Delays and cost overruns to the £45m project are likely as it downsizes to avoid a long and expensive legal battle.
A £45m concert hall planned for Edinburgh will be downsized to avoid a legal battle with the developers of a nearby hotel complex.
Impact Scotland, a music and performing arts charitable trust, agreed last week to a “substantial redesign” of the Dunard Centre after Nuveen Real Estate, the developer of the neighbouring Edinburgh St James hotel, cinema and shopping complex, petitioned for a judicial review. Nuveen claimed Edinburgh City Council failed to follow a skyline policy for the city centre in approving the project.
Following mediation, Impact has agreed to submit a new planning application that addresses Nuveen’s primary concern – that the height of the concert hall would block the view from its hotel. In return, Nuveen and the council have announced they will quash the judicial review proceedings.
The Dunard Centre was meant to have a 1000-seat auditorium, 200-seat studio, café, bar and all-purpose spaces for education and community outreach activities.
Though a spokesperson for Impact said it was too early to know whether its budget or 2023 opening date will change, overruns and delays are near inevitable as the trust starts the process of designing, consultation and approvals from scratch.
A deal for the city
Nuveen’s insistence on changes at a late stage in the planning process throws a spanner in the works for local and central government. The Dunard Centre, which will be Edinburgh’s first purpose-built music and performance venue for more than 100 years and the new home of the Scottish Chamber Orchestra, is part of the UK and Scottish Government’s £1.3bn Edinburgh City Deal.
The long-term investment deal contributed £25m to the venue, with £10m being fundraised through trusts, companies and individual philanthropists. The Dunard Fund is also making a large donation and underwriting any capital cost overruns and deficits in the centre’s first three years of operation.
In a statement released by all three parties, City of Edinburgh Council Leader Adam McVey said he was pleased there was an agreement to “get the concert hall back on track”, noting its importance in regenerating the east end of the city centre.
Nuveen Real Estate Director Martin Perry said: “We hope the new design will better accord with the aspirations for this quarter of the city.”
Despite the scale of its concession, Impact is pleased with the outcome of the mediation because it has averted a protracted and costly legal battle. In the statement, Chair Sir Ewan Brown said the trust was “hugely encouraged” by its discussions with Nuveen and Edinburgh City Council and will work closely with both parties to deliver a concert hall that meets Nuveen’s “needs”.
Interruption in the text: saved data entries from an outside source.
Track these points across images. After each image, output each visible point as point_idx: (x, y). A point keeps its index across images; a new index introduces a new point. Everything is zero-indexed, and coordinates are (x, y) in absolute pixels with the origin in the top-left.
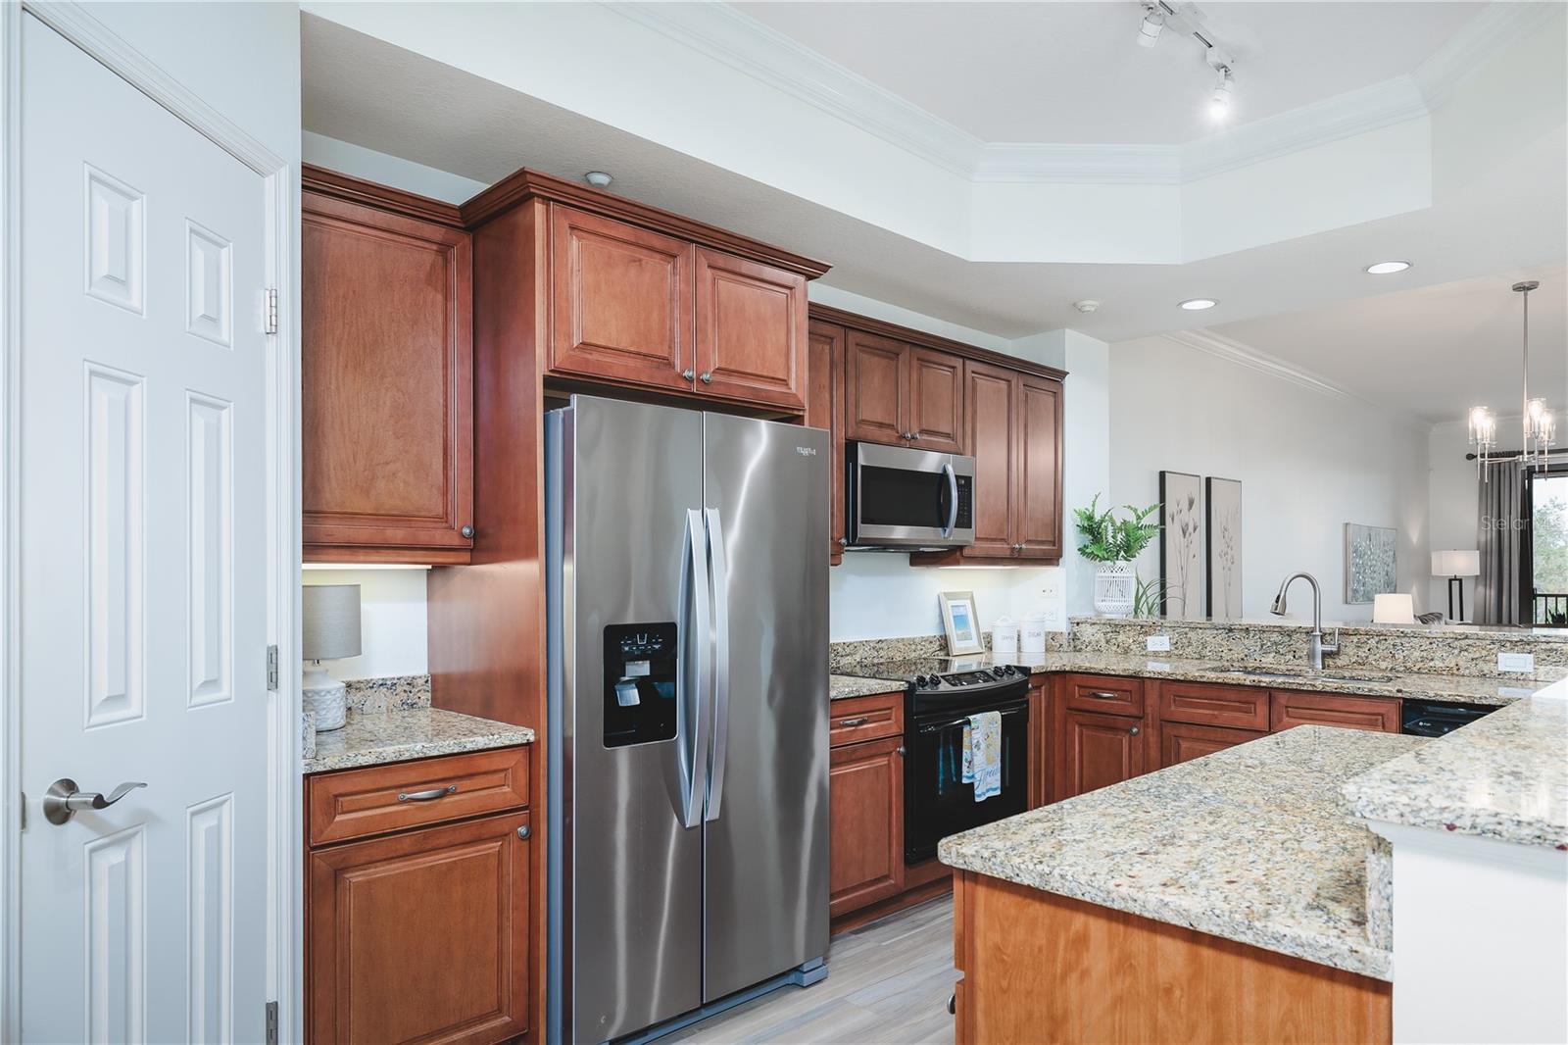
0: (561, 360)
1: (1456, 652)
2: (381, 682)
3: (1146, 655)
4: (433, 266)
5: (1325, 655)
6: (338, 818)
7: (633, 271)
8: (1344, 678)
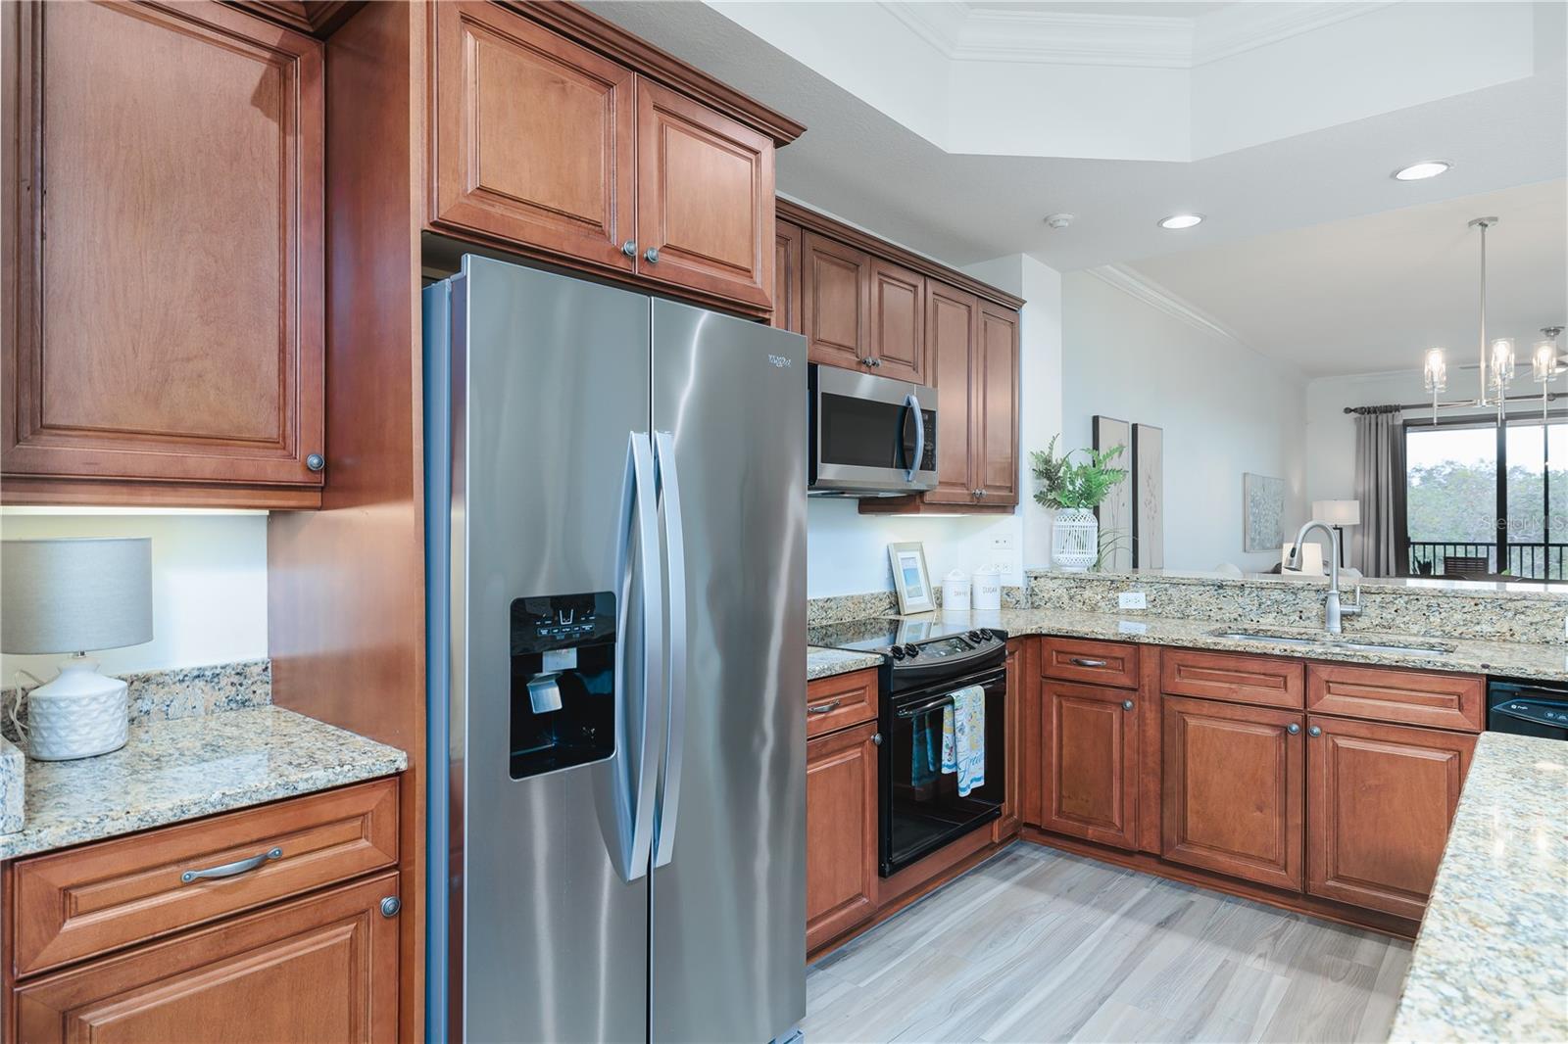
0: (446, 211)
1: (1510, 614)
2: (196, 673)
3: (1117, 614)
4: (264, 81)
5: (1344, 616)
6: (70, 925)
7: (553, 97)
8: (1372, 644)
The development has long been controversial, with Nuveen complaining Impact’s chosen site near historic Dundas House was unsuitable. Local news outlets say disagreements between the two developers had escalated into a bitter row: TH Real Estate, an affiliate of Nuveen, wrote to city councillors warning support for the hall would be “a huge and damaging error”, leading to threats of legal action from Impact.
Councillors debated the plans for five hours before granting consent in April.
In an opinion published in student architecture magazine Crumble, Thomas Scott said public consultation was left until the “treacherous” full planning stage, possibly to avoid objections. Impact’s spokesperson said the plans went to public consultation twice.
Scott, who did not respond to a request for comment, wrote: “Not only is this disappointing because they have circumvented the process, but ultimately because it could lead to unnecessary delays. Edinburgh can’t move forward if every application beyond the size of a house extension gets caught up in never-ending debates about the city’s identity.”